Intracellular acidification alters myogenic responsiveness and vasomotion of mouse middle cerebral arteries.

Intracellular pH (pHi) in the vascular wall modulates agonist-induced vasocontractile and vasorelaxant responses in mesenteric arteries, whereas effects on myogenic tone have been unsettled. We studied the role of Na(+),HCO3(-) cotransporter NBCn1 in mouse isolated middle cerebral arteries and the influence of pHi disturbances on myogenic tone. Na(+),HCO3(-) cotransport was abolished in arteries from NBCn1 knockout mice and steady-state pHi ∼0.3 units reduced compared with wild-type mice. Myogenic tone development was low under control conditions but increased on treatment with the NO-synthase inhibitor N-nitro-L-arginine methyl ester (L-NAME). This effect of L-NAME was smaller in arteries from NBCn1 knockout than wild-type mice. Myogenic tone with L-NAME present was significantly lower in arteries from NBCn1 knockout than wild-type mice and was abolished by rho-kinase inhibitor Y-27632. The arteries displayed vasomotion, and this rhythmic contractile pattern was also attenuated in arteries from NBCn1 knockout mice.
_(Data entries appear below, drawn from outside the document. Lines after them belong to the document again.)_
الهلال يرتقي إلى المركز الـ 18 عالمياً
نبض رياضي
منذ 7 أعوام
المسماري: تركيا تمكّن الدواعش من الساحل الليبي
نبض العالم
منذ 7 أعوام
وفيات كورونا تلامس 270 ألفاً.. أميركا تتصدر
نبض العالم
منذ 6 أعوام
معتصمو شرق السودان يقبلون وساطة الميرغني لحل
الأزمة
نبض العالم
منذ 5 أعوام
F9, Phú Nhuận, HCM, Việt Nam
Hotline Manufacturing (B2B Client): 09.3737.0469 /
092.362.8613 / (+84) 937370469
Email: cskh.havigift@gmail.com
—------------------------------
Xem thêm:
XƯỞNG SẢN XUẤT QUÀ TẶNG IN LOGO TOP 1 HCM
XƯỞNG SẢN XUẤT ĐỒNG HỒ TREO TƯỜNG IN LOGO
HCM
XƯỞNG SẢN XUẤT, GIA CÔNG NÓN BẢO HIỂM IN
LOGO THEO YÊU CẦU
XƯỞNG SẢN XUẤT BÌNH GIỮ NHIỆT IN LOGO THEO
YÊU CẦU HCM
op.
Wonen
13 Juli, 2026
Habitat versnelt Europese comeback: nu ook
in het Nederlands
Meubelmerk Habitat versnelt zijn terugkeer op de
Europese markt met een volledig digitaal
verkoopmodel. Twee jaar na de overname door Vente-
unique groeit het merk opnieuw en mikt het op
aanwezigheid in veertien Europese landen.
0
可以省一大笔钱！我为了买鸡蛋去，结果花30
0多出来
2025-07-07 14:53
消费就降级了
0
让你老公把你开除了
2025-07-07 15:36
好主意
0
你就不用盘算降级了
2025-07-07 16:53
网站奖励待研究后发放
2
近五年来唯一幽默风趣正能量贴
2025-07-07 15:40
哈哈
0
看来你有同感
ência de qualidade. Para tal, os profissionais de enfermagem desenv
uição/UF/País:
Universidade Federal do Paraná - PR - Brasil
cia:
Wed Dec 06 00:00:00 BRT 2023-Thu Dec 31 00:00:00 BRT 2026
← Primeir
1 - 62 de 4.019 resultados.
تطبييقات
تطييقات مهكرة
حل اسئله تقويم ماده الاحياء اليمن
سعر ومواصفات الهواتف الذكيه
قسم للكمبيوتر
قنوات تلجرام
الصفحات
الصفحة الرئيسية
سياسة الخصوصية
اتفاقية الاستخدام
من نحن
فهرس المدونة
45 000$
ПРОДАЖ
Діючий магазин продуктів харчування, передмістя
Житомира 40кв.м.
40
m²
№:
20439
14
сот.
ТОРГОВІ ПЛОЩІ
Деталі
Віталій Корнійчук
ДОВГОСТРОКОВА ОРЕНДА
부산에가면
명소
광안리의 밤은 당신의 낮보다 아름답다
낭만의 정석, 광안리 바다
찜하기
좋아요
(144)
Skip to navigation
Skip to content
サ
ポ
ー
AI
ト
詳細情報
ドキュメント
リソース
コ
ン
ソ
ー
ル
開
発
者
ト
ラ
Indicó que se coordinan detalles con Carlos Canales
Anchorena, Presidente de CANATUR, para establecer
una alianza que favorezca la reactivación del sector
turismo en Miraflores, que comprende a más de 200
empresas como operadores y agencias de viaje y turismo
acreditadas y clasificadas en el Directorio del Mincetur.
No differences in membrane potential or intracellular [Ca(2+)] were seen between arteries from NBCn1 knockout and wild-type mice. We propose that NO production and rho-kinase-dependent Ca(2+) sensitivity are reduced at low pHi in pressurized mouse middle cerebral arteries. This likely impedes the ability to adjust to changes in perfusion pressure and regulate cerebral blood flow.